Oh, hell. Oh hell. I spent too many weeks returning to my $5 therapist to have my childhood demons swept away with the back of her hand like they were dirty, annoying bits of garbage, being looked at *like I was crazy* as I was telling her how I felt like *I was going crazy*...

I finally stopped going. At least it made me angry enough to demand more. But from whom? Who will serve the people who can't afford to be served? Do we expect good, qualified, hardworking professionals to eek out poor livings like us just so they can bear our burdens with us, do we scrape together resources so we can pay them their due? Do we curse capitalism and vote in Obamacare? (I did.) I am haunted by this conundrum.

I'm sorry for this long comment.
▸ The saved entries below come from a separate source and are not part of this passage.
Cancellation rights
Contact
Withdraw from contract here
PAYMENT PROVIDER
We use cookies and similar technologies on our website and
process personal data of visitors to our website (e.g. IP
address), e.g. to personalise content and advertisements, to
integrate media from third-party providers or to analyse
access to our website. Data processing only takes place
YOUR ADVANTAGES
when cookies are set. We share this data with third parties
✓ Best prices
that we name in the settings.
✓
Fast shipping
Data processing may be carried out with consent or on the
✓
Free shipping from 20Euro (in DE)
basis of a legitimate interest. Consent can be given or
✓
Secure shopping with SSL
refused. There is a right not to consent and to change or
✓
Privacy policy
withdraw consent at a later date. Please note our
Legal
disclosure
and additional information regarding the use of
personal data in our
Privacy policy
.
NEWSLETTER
I fear for my son's wellbeing- he's only two, but if I can barely get a referral to have someone look at an abnormal growth on his physical body, where will I be when I need help with the unseen?

I feel for you. I'm praying for you and your entire beautiful family. In fact, I've been reading your blog for so long that I think of you and your family members throughout my weeks and, without realizing it, send warm thoughts and considerations your way. I hope they reach you.

Annje said...

I am so sorry Maggie. That is an outrage. I grew up poor, not the same shade of poor as your childhood, but 1 of 7 kids with a single mom going back to school and I saw that a lot with any service we needed. It is frustrating and humiliating, I wish it weren't so.

sp8cemunky said...

I'm a new reader, I found this post through Google Reader suggestions...
It really struck a nerve.

Being poor sucks. It has pros-you tend to appreciate small pleasures more but the constant gnaw of "there isn't enough, how will we stretch this" is agonizing.

Your post is succinct and refreshed many of my own memories.

I'm sorry you and your family must suffer. I'm glad you stand up for your self.

I will be a regulat reader from now on and I will try to think of a way I can help.

Keep up the excellent writing!

seadrift said...

I just want you to know that I read your post and I feel for you - and for your family - that awful doctor was horrible and after reading how you were treated I too am ready to blow a gasket. Thank you for being so honest about your experience. I'll be back. Take care and keep writing.

Anonymous said...

The Southerner that I am, I can't help but want to bring you dinner.


Rena said...

People who say "Money isn't everything" don't realize that when you don't have enough, it IS everything. Money is power - as you pointed out, the power to have choices, the power not to be consumed by worry over every single little expense. Money can't buy you health; but it sure can get you good health care!

Do not give up - there are plenty of crappy doctors and therapists out there, ones that do more harm than good. We've dealt with them, too. Just don't give up. I'm not sure what your son's issues are exactly; but in many states, if you opt for residential treatment, Medicaid will step in to fund it for a minor. It can be cheaper for you to have him at a private RTC than to have him getting outpatient help.

Unknown said...

Every single day when I am working in the city I meet them. The condescenders. They look down at these people we work with. These precious and wonderful people. It breaks my heart.

I find value in each person I encounter and I try to see past the outside. I really, really try.

Will pray for your son.

Vodka Mom said...

oh Maggie May...we are all in our battle. And I send you prayers and strength and love.

and i will try to send my guardian angel over for a WEE bit of help.